Le principe de permanence des méthodes

Il requiert d’appliquer les mêmes méthodes comptables d’un exercice à l’autre. Tout changement implique une justification.

Le principe de non-compensation

Il impose d’enregistrer chaque opération séparément. Par exemple, les créances clients doivent figurer à l’actif du bilan et ne pas être compensées avec les acomptes reçus sur commandes qui figurent au passif.

Une comptabilité non conforme peut conduire à un mauvais calcul de vos impôts professionnels.
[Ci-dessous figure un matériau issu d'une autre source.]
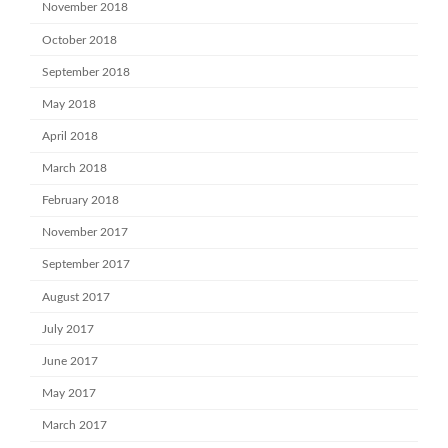
November 2018
October 2018
September 2018
May 2018
April 2018
March 2018
February 2018
November 2017
September 2017
August 2017
July 2017
June 2017
May 2017
March 2017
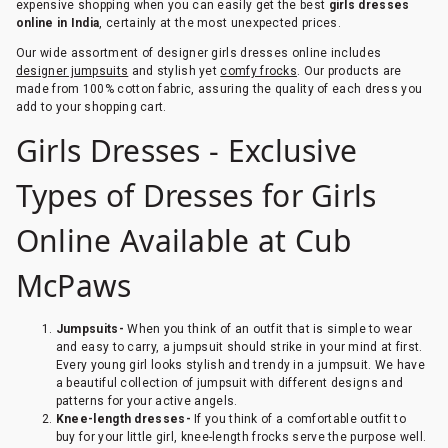
expensive shopping when you can easily get the best
girls dresses
online in India
, certainly at the most unexpected prices.
Our wide assortment of designer girls dresses online includes
designer jumpsuits
and stylish yet
comfy frocks
. Our products are
made from 100% cotton fabric, assuring the quality of each dress you
add to your shopping cart.
Girls Dresses - Exclusive
Types of Dresses for Girls
Online Available at Cub
McPaws
Jumpsuits-
When you think of an outfit that is simple to wear
and easy to carry, a jumpsuit should strike in your mind at first.
Every young girl looks stylish and trendy in a jumpsuit. We have
a beautiful collection of jumpsuit with different designs and
patterns for your active angels.
Knee-length dresses-
If you think of a comfortable outfit to
buy for your little girl, knee-length frocks serve the purpose well.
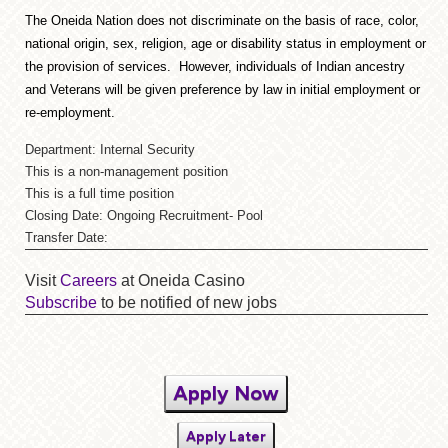
The Oneida Nation does not discriminate on the basis of race, color,
national origin, sex, religion, age or disability status in employment or
the provision of services. However, individuals of Indian ancestry
and Veterans will be given preference by law in initial employment or
re-employment.
Department: Internal Security
This is a non-management position
This is a full time position
Closing Date: Ongoing Recruitment- Pool
Transfer Date:
Visit
Careers
at Oneida Casino
Subscribe
to be notified of new jobs
Apply Now
Apply Later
Elle vous expose ainsi à des sanctions fiscales, qui prennent la forme de majorations d’impôt de :

  • 10 % pour les sommes payées en retard du fait d’une erreur 
  • 40 % en cas de manquement délibéré à vos obligations 
  • 80 % si le recours à des manœuvres frauduleuses est observé, notamment dans le cas d’une activité dissimulée

Des intérêts de retard de 0,20 % par mois peuvent s’ajouter à ces sommes.

Dans les cas les plus graves, des manœuvres frauduleuses peuvent conduire à des sanctions pénales. L’article 1741 du code général des impôts (CGI) prévoit ainsi jusqu’à 500 000 € d’amende et 5 ans d’emprisonnement en cas de production d’une comptabilité non conforme qui viserait à se soustraire au paiement de l’impôt. Vous risquez aussi d’être interdit de gérer une entreprise.

La régularité de votre comptabilité constitue un enjeu incontournable pour éviter des sanctions potentiellement lourdes. Voici quelques conseils qui vous aideront à respecter les normes en vigueur.

  • Tenez votre comptabilité régulièrement, afin de justifier vos opérations quand vous les avez encore en tête. Si vous vous interrogez sur la nature d’une dépense 1 an plus tard, vous risquez des erreurs, des pertes de justificatifs.  Une comptabilité suivie mois après mois limite les erreurs et les mauvaises surprises en fin d’exercice. Nous avons listé 10 contrôles mensuels pour vous assurer une clôture sereine.
  • Appliquez des process rigoureux à la clôture, notamment pour garantir le respect des principes de séparation des exercices et de prudence.
  • Informez-vous sur vos obligations comptables (documents à établir, échéances, etc.).
  • Dotez-vous d’un logiciel comptable comme macompta.fr. Notre solution fiabilise votre comptabilité avec des contrôles intégrés et des verrous automatisés permettant de détecter les anomalies et de réduire le risque d’erreurs.
  • Liez vos justificatifs à vos écritures, grâce à notre logiciel Comptabilité par exemple.
  • Établissez des contrôles réguliers : lettrage des comptes clients et fournisseurs, rapprochements bancaires, comptage de la caisse, etc.